* EXTRAIT FOURNI *
La Guerre des Mondes est le plus violent des romans de Wells ?
Oui car le héros vit l’action contrairement à La machine où le héros est témoin. La Guerre des Mondes, c’est au début l’horreur individuelle, puis perdre l’être cher, la recherche des disparus et enfin survivre. Dans le tome deux puisque ce sera un diptyque, on est à Londres. Les créatures sont déjà là, aucun moyen de les arrêter. C’est une invasion. Et puis, on s’en souvient, il y a l’adaptation radiophonique de Orson Welles et plus récemment le film à grand spectacle avec Tom Cruise de Spielberg. Un père de famille raté, la quête de l’enfant. J’ai le plus possible collé au texte du roman tout en prenant des libertés. La fidélité est au cœur même de l’adaptation. On a économisé par contre sur certains descriptifs.
Pour L’Homme Invisible on se souvient du feuilleton TV en noir et blanc.
Il y a eu beaucoup de versions mais ce qui m’a intéressé dans L’Homme Invisible c’est par contre le côté voyeur du film de Verhoeven. Dans la série TV c’est un gentil du côté du bien mais à la base dans le roman c’est tout le contraire. L’Homme invisible est un scientifique qui s’est marginalisé. Il est devenu un fou dangereux. Tout l’univers de Wells en fait est noir. Dans La Machine à explorer le temps ou La Guerre des Mondes, on assiste à des horreurs contre l’humanité qui elle-aussi, à cette époque a, en général pour les pays riches, une attitude répressive dans bien des pays dominés.
Cela a été difficile d’adapter en BD des textes aussi pointus, très écrits ?
J’avais déjà eu ce problème avec Les Mines du Roi Salomon. Il faut garder un cap, pour moi assez cinématographique, apprendre à la jeune génération ce qu’est Wells, moderniser. Les temps un peu morts devaient être écartés pour garder un rythme soutenu à l’ensemble.
Comment avez-vous vécu cette aventure et avez choisi les dessinateurs ?
J’ai eu carte blanche dès le départ pour la mener à bien. D’abord on a décidé d’adapter La Guerre des Mondes et ensuite est arrivé l’idée de la collection Wells. Au fur et à mesure après le choix de Cifuentes pour le dessin, mon éditeur chez Glénat m’a demandé si j’avais des idées pour d’autres dessinateurs. Que ce soit Moreau, Regnault, Fiorentino, je connaissais la plupart et il n’y a pas eu d’appels d’offres ou de sélection.

* DONNÉES *
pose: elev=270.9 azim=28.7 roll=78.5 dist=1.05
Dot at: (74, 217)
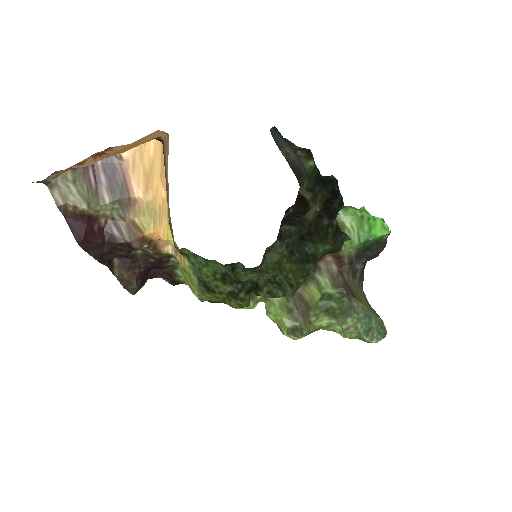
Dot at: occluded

* CONSIGNE *
Pourriez-vous transcrire fidèlement le passage de l'extrait sur les adaptations de Wells compris entre « La Guerre des Mondes est » et « sur certains descriptifs. », bornes incluses ? Les données n'ont aucun lien avec l'extrait.

* CORRIGÉ *
La Guerre des Mondes est le plus violent des romans de Wells ?
Oui car le héros vit l’action contrairement à La machine où le héros est témoin. La Guerre des Mondes, c’est au début l’horreur individuelle, puis perdre l’être cher, la recherche des disparus et enfin survivre. Dans le tome deux puisque ce sera un diptyque, on est à Londres. Les créatures sont déjà là, aucun moyen de les arrêter. C’est une invasion. Et puis, on s’en souvient, il y a l’adaptation radiophonique de Orson Welles et plus récemment le film à grand spectacle avec Tom Cruise de Spielberg. Un père de famille raté, la quête de l’enfant. J’ai le plus possible collé au texte du roman tout en prenant des libertés. La fidélité est au cœur même de l’adaptation. On a économisé par contre sur certains descriptifs.